Master of Orion II: Battle at Antares

aka: MOO 2, Master of Antares
Moby ID: 182

DOS version

Nothing worse, but nothing better.

The Good
The second chapter in the classic MOO series, obviously, gives some audiovisual improvement: graphics and music are correct, and sound effects are specially remarkable. Now, instead of having to choose between pre-defined races, you can customize your own through a benefit / flaw system that costs or gives you picks; this is a good way to expand replayability and strategies to use, and is the best addition to Moo. Good (even necessary) fix were multiple planets in each system.

The Bad
The diplomatic model is rich in options, but making allies isn't worthy the effort, since little effect it has (improving the range of your ships, and nothing more: there is no cooperation between allies). Also, in very very few occasions you get fair tech exchanges: the AI always demands tech of superior (even much superior) value.

Tactical combat can be nice to see the first times, but it's poorly designed. Although range is taken in consideration and the Attack/Defense values isn't a bad system, current speed of the ship plays no role: if a 14-speed ship moves 7 squares a turn, in the next it shouldn't move at 0 or 14; it's unrealistic; a fast-moving ship shouldn't make a 180 degree turn at full speed, to put another example. The way combat is designed, all battles become soon a matter of close-and-shoot-until-one-of-us-explodes, so take the largest ship you can and don't bother anymore. There is no tactic. After some battles, you push the automatic (I remember a board game, Star Warriors, which combat system was the best I've seen… it would be a good system for tactical combat).
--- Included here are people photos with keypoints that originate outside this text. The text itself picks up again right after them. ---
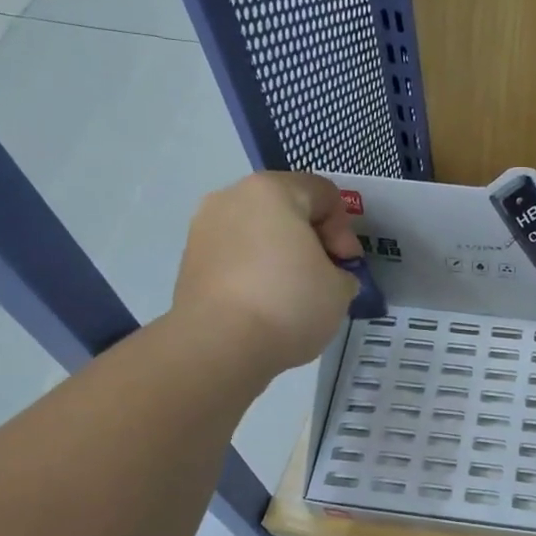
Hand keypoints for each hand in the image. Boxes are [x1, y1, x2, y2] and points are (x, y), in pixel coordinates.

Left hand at [172, 171, 360, 375]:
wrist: (219, 345)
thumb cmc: (289, 303)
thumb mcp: (340, 290)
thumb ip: (342, 274)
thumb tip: (328, 277)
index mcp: (273, 190)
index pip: (323, 194)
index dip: (345, 230)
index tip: (346, 266)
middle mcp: (232, 197)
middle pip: (286, 209)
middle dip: (310, 240)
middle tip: (324, 278)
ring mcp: (204, 228)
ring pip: (257, 233)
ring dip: (280, 256)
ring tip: (293, 295)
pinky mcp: (189, 261)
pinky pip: (235, 257)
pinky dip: (254, 273)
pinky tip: (265, 306)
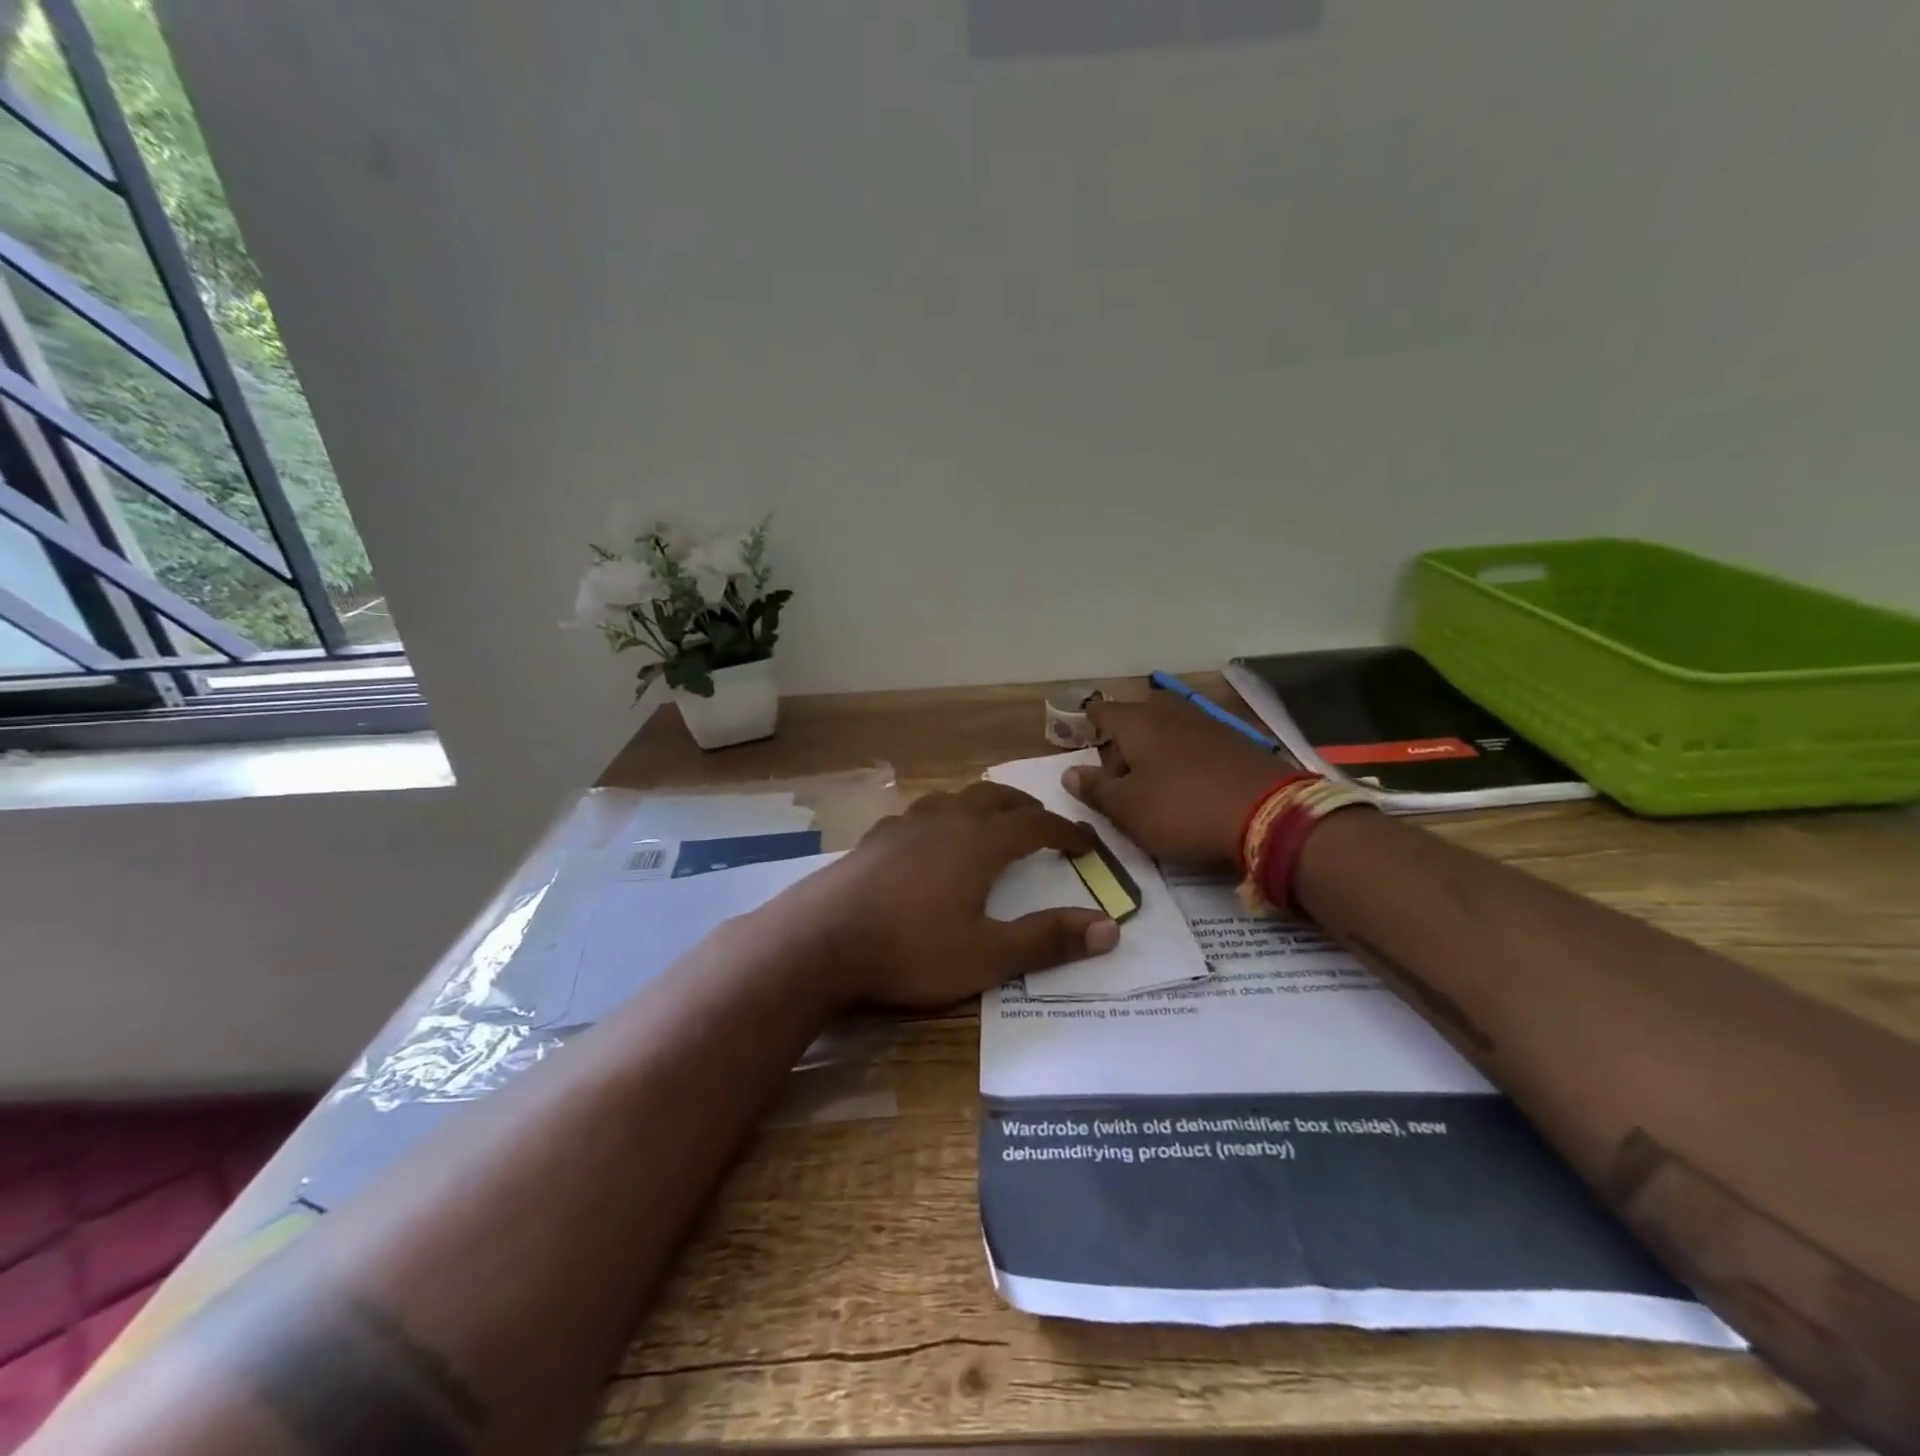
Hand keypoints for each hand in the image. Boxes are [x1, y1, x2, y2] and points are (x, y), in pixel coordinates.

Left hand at [768, 782, 1120, 1009]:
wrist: (821, 940)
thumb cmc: (911, 949)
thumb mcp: (987, 956)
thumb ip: (1048, 940)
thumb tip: (1110, 928)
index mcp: (980, 842)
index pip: (1037, 826)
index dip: (1067, 833)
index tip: (1088, 844)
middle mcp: (946, 820)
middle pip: (996, 798)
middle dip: (1026, 809)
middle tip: (1043, 825)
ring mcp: (905, 824)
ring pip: (955, 798)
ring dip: (982, 806)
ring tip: (990, 823)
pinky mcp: (874, 838)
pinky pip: (919, 814)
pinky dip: (942, 818)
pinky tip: (929, 839)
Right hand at [1064, 695, 1296, 863]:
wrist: (1268, 814)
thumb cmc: (1181, 810)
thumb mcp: (1127, 809)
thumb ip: (1095, 789)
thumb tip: (1070, 773)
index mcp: (1137, 723)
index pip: (1101, 711)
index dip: (1087, 724)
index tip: (1082, 737)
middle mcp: (1170, 713)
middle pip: (1137, 718)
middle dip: (1124, 741)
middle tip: (1120, 776)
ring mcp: (1207, 723)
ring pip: (1168, 728)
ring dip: (1155, 750)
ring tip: (1154, 783)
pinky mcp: (1236, 741)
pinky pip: (1196, 742)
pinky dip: (1184, 757)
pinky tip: (1189, 783)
Colony management in Moo2 swifts to that of Civ-style, and that's a system I didn't like ever: a list of buildings and go on; in middle-later game, micromanagement is boring: build as many as you can, no more. How good could be the system in Moo improved. And the same can be told about tech and research: is somewhat stupid to make a choice between two or three applications in a field… and for some reason you can't research the rest! (the key to victory: Creative, and you needn't to exchange tech). The sliding bar system in Moo was better; why not simply improve it? If you're going to change anything, make something good! Changing for changing leads to the above: a silly system much worse than its predecessor.

The Bottom Line
Although improves features from Moo, replaces some good old ideas with bad ones. The sum is nothing worse, but nothing better.